Filing Issues and XML Files
The SEC further provided guidance on XML files and filing cut-off deadlines. Such guidance is as follows:
- To facilitate compliance with the accelerated filing deadlines, the EDGAR filing cut-off deadlines for Schedules 13D and 13G filings will be extended from 5:30 p.m. Eastern Time to 10:00 p.m. Eastern Time.
- Starting December 18, 2024, all filers must comply with a new XML structured data requirement for Schedule 13D and 13G filings, with the exception of exhibits.
Compliance Deadlines
Compliance with the revised Schedule 13G filing deadlines will be required beginning on September 30, 2024. Compliance with the structured data requirement for Schedules 13D and 13G will be required on December 18, 2024. Compliance with the other rule amendments will be required upon the effective date of the Final Rules, which shall be 90 days after publication in the Federal Register. Early, voluntary compliance with the structured data requirements is permitted starting December 18, 2023 and is highly encouraged.
Footnotes
1. Passive Investor refers to stockholders beneficially owning more than 5% of a class of securities registered under the Exchange Act who can certify that the securities were: (1) not acquired or held for the purpose of, and do not have the effect of, changing or influencing the control of the issuer of those securities and (2) not acquired in connection with or as a participant in any transaction having the purpose or effect of changing or influencing the control of the issuer of those securities.

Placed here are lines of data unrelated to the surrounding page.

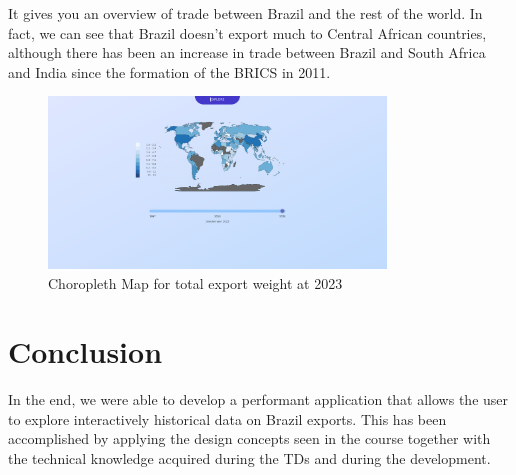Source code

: \documentclass[12pt,a4]{article}
\begin{document}
It gives you an overview of trade between Brazil and the rest of the world. In fact, we can see that Brazil doesn't export much to Central African countries, although there has been an increase in trade between Brazil and South Africa and India since the formation of the BRICS in 2011.

\begin{figure}[H]
    \centering
    \includegraphics[width=0.8\textwidth]{choro.png}
    \caption{Choropleth Map for total export weight at 2023}
\end{figure}

\section{Conclusion}
In the end, we were able to develop a performant application that allows the user to explore interactively historical data on Brazil exports. This has been accomplished by applying the design concepts seen in the course together with the technical knowledge acquired during the TDs and during the development.
\end{document}
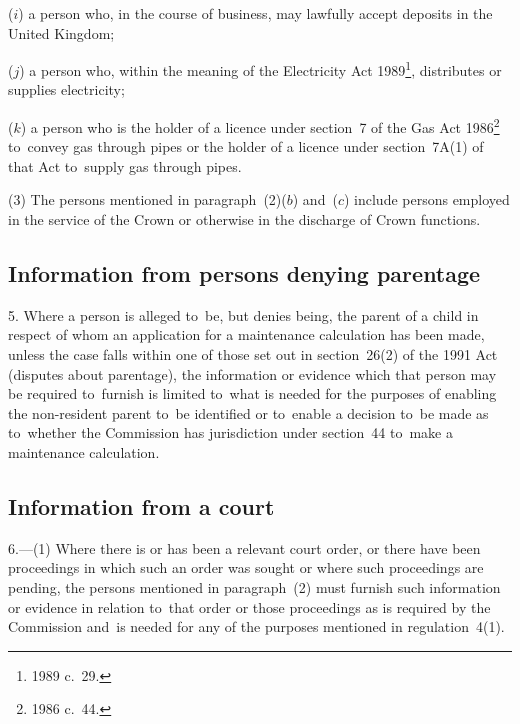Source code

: \documentclass[12pt,a4paper]{article}
\begin{document}
\begin{enumerate}
($i$) a person who, in the course of business, may lawfully accept deposits in the United Kingdom;

($j$) a person who, within the meaning of the Electricity Act 1989\footnote{1989 c.~29.}, distributes or supplies electricity;

($k$) a person who is the holder of a licence under section~7 of the Gas Act 1986\footnote{1986 c.~44.} to~convey gas through pipes or the holder of a licence under section~7A(1) of that Act to~supply gas through pipes.
\end{enumerate}

(3) The persons mentioned in paragraph~(2)($b$)  and~($c$)  include persons employed in the service of the Crown or otherwise in the discharge of Crown functions.

\subsection[5. Information from persons denying parentage]{Information from persons denying parentage}

5.  Where a person is alleged to~be, but denies being, the parent of a child in respect of whom an application for a maintenance calculation has been made, unless the case falls within one of those set out in section~26(2) of the 1991 Act (disputes about parentage), the information or evidence which that person may be required to~furnish is limited to~what is needed for the purposes of enabling the non-resident parent to~be identified or to~enable a decision to~be made as to~whether the Commission has jurisdiction under section~44 to~make a maintenance calculation.

\subsection[6. Information from a court]{Information from a court}

6.---(1)  Where there is or has been a relevant court order, or there have been proceedings in which such an order was sought or where such proceedings are pending, the persons mentioned in paragraph~(2) must furnish such information or evidence in relation to~that order or those proceedings as is required by the Commission and~is needed for any of the purposes mentioned in regulation~4(1).
\end{document}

2. Exempt Investors generally include persons that acquired all (or substantially all) of their covered securities prior to the issuer going public (i.e., registering the subject securities under the Exchange Act, whether in connection with an initial public offering, spin-off or other transaction) and persons that acquire no more than 2% of a class of covered securities within a 12-month period.
3. A Qualified Institutional Investor is a stockholder who has: (1) acquired securities in the ordinary course of business and not with the purpose or effect of changing or influencing the control of the issuer; (2) promptly notified any other person (or group) on whose behalf it holds securities exceeding 5% of the class of voting equity securities of any acquisition or transaction on behalf of that other person that might be reportable by the latter under Section 13(d); (3) fallen into one of 11 enumerated categories such as a “broker or dealer” (registered under Section 15 of the Exchange Act), “bank” (as defined by the Exchange Act), an “insurance company” (as defined by the Exchange Act), an “investment company” (registered with the SEC under the Investment Company Act of 1940) or such similar financial institutions.
4. The term business day in this context means any day other than a Saturday, Sunday, or Federal holiday, from 12:00 a.m. to 11:59 p.m. Eastern time.